Making at least the minimum required payment on your credit cards and other accounts will help protect your credit score.
Protect Your Credit Rating
Now is not the time to fret unduly about your credit score. However, there are some steps you can take to make sure it doesn’t take too big a hit.
For starters, try to make at least the required minimum payments on your credit accounts and do so by their due dates.
If your mortgage lender agrees to a deferment or forbearance of your loan payments, it should not report your payments to the credit bureaus as being late. Your lender can also provide “a statement that indicates you have been affected by a natural or declared disaster, which can help protect your credit history and credit scores,” according to Experian, one of the three major credit bureaus.
When the Crisis Is Behind Us
You’ll need to re-prioritize once the pandemic passes and you’re back at work. In addition to abiding by whatever repayment agreements you reached with your creditors, aim to pay down any credit card balances you’ve accumulated, starting with the highest-interest ones first.

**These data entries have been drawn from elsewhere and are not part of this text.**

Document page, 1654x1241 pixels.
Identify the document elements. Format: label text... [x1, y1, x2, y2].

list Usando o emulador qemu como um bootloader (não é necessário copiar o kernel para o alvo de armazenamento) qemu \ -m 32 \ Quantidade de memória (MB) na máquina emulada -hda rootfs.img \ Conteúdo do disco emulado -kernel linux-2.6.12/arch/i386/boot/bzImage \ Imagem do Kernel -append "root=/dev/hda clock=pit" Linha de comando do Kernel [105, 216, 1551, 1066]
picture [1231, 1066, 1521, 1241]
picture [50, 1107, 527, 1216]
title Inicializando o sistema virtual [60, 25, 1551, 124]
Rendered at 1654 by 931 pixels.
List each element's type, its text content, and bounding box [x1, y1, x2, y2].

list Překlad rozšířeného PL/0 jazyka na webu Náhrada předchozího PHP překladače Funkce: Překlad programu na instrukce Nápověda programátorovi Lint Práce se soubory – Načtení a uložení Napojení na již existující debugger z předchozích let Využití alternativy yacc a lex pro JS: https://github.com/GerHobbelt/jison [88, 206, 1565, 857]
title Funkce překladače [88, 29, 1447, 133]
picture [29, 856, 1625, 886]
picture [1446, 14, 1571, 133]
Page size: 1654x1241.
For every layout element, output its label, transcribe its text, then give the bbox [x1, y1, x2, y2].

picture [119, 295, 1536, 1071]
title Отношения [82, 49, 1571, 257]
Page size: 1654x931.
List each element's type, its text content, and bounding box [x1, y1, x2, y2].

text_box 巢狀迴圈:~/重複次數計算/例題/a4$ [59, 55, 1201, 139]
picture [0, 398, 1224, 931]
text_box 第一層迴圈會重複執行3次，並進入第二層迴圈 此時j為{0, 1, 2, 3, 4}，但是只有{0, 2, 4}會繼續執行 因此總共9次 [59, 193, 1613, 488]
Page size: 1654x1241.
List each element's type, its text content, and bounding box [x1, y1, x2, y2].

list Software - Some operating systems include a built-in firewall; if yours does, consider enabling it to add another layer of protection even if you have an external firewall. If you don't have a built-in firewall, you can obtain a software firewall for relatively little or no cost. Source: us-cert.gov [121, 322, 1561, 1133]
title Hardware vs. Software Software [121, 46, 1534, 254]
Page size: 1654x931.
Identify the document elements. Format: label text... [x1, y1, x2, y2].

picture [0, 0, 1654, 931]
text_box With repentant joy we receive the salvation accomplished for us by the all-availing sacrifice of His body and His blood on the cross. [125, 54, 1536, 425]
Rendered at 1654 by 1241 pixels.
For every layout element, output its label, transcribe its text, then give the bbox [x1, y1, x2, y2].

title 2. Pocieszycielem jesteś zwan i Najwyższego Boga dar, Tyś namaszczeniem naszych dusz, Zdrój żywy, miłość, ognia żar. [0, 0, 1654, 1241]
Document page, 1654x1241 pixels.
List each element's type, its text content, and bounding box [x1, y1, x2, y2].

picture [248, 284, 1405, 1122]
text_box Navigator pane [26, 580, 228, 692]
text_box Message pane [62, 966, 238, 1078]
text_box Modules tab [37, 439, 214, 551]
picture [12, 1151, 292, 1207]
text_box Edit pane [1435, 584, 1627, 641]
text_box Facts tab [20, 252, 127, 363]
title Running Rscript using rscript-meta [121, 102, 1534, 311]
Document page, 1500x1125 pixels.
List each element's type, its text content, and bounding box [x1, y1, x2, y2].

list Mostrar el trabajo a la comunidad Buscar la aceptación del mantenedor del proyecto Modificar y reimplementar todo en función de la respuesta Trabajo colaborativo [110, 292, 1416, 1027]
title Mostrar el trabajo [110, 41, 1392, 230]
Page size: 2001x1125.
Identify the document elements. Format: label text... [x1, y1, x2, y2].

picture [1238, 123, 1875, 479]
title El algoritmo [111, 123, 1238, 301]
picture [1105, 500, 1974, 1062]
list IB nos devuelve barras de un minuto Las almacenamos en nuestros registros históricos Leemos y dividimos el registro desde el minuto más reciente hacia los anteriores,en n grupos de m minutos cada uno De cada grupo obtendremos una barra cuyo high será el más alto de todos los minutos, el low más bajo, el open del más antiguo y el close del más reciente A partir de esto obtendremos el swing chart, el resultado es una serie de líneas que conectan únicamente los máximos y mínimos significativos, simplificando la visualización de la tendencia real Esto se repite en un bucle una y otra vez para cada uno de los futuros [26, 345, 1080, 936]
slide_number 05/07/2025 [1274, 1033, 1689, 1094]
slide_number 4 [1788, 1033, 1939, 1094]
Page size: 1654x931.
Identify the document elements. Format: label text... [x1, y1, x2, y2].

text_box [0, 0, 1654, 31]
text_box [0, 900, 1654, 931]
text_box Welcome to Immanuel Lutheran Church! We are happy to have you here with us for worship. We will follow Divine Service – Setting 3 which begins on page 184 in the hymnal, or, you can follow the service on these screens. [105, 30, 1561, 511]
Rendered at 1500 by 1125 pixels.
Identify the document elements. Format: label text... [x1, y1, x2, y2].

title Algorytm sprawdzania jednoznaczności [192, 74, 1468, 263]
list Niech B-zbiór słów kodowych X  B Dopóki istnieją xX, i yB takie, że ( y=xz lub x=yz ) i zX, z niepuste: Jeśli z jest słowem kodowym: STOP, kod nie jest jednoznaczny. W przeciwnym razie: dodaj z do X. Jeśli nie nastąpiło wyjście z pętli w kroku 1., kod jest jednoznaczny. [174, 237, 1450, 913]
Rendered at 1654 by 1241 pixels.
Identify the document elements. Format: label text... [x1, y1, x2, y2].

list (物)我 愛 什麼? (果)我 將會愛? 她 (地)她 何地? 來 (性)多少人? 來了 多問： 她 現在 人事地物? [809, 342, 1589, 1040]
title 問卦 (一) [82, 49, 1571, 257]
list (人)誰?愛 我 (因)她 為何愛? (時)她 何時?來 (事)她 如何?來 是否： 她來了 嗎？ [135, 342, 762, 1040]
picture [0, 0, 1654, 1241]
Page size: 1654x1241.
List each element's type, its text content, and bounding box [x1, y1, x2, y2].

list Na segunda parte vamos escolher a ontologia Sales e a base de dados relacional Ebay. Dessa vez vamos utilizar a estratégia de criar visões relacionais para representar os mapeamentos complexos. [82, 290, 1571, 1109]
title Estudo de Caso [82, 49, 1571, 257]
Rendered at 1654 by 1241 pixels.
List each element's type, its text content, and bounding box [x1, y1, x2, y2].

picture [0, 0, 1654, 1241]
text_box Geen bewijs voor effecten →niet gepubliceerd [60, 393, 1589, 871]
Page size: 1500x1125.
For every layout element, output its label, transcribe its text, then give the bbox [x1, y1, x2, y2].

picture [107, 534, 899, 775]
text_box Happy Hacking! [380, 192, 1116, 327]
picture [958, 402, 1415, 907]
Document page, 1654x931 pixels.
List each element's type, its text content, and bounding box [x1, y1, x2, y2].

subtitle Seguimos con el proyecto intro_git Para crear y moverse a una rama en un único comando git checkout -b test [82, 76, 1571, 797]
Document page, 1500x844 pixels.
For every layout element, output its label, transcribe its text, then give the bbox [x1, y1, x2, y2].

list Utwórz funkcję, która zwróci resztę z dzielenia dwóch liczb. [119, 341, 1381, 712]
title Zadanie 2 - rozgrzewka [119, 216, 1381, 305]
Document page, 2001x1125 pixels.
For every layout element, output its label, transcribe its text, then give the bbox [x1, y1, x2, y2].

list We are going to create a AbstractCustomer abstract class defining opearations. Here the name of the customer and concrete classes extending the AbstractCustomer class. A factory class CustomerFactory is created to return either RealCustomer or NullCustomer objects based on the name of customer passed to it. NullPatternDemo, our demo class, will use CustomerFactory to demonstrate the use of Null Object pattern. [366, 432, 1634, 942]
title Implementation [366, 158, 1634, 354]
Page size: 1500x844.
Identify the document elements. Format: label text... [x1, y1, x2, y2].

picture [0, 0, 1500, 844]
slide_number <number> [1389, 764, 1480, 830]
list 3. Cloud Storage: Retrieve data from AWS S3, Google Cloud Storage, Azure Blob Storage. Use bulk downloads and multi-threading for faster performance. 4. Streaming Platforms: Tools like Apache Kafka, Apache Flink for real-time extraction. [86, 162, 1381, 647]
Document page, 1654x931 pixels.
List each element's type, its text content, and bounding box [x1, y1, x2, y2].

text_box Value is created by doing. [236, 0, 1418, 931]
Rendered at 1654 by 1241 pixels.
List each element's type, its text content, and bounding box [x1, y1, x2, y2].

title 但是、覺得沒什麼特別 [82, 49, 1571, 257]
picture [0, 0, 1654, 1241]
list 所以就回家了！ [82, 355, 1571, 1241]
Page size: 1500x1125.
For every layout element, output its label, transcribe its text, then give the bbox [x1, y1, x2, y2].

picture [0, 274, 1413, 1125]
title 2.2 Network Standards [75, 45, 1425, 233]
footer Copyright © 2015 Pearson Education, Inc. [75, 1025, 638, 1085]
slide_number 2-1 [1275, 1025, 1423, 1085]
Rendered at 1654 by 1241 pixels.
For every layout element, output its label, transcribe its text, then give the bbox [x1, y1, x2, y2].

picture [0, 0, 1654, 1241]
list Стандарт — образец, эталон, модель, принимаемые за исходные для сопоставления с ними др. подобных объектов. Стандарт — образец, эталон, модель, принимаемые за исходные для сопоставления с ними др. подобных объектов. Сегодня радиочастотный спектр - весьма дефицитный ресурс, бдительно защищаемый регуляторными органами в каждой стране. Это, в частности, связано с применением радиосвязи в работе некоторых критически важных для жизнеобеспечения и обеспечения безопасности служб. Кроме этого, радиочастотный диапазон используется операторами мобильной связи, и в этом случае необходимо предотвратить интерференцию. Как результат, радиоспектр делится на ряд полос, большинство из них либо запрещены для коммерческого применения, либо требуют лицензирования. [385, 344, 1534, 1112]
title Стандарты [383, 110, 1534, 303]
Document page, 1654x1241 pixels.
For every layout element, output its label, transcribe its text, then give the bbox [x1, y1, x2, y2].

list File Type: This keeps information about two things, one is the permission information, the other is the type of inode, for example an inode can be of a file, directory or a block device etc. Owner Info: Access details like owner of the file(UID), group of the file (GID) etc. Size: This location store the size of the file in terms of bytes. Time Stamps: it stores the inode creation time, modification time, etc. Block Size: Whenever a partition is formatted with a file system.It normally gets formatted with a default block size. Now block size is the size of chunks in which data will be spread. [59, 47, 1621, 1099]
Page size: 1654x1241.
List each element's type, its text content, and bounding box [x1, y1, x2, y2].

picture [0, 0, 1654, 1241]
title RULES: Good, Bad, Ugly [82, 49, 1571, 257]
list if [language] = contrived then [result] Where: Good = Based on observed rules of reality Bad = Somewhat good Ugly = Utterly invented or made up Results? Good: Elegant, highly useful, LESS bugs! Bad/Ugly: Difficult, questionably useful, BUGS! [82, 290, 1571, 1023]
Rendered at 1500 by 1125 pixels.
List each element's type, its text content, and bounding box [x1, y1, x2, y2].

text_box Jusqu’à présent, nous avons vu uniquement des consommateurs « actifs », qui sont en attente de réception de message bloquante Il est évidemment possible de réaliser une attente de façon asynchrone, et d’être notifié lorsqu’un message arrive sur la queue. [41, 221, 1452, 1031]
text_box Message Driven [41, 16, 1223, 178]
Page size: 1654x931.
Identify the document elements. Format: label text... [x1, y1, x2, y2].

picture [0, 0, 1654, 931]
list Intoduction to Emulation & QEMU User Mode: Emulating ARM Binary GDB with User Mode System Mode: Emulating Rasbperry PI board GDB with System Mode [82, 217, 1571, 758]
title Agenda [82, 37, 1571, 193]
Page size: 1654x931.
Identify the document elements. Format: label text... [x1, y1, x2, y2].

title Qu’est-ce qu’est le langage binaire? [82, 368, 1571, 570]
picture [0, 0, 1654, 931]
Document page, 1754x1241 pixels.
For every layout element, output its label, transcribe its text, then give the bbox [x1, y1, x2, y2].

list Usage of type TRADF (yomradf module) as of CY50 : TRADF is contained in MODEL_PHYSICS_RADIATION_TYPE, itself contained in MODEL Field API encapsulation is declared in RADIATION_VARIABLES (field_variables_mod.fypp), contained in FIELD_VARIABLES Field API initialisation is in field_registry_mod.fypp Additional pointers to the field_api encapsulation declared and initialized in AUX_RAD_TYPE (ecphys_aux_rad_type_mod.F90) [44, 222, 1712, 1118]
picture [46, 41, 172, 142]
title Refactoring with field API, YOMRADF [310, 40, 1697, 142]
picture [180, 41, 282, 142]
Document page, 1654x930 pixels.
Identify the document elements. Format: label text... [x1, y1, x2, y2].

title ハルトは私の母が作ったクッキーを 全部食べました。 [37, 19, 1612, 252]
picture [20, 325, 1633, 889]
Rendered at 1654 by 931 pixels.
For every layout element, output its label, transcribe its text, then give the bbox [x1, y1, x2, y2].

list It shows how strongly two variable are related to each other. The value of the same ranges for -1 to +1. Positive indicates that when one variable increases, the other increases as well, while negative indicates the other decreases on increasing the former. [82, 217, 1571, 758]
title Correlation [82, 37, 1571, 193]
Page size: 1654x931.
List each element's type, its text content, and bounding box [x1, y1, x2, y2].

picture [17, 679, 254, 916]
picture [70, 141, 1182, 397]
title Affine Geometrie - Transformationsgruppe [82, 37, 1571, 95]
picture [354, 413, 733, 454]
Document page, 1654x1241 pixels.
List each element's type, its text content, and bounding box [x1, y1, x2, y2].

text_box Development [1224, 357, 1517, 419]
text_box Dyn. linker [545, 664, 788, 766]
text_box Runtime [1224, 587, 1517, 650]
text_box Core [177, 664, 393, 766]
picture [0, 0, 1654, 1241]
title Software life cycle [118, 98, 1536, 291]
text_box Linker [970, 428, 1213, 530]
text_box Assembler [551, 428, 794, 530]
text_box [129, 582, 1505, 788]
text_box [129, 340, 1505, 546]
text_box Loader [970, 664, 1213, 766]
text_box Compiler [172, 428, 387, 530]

Now would also be an opportune time to start an emergency fund, or replenish your fund if you had one and depleted it. As a general rule, it’s smart to set aside at least three to six months’ worth of living expenses in a liquid account, such as a bank savings account or money market mutual fund, that you can draw on as needed.
We may never see a crisis like this again (and let’s hope we don't), but having some cash at your command can be comforting in both good times and bad.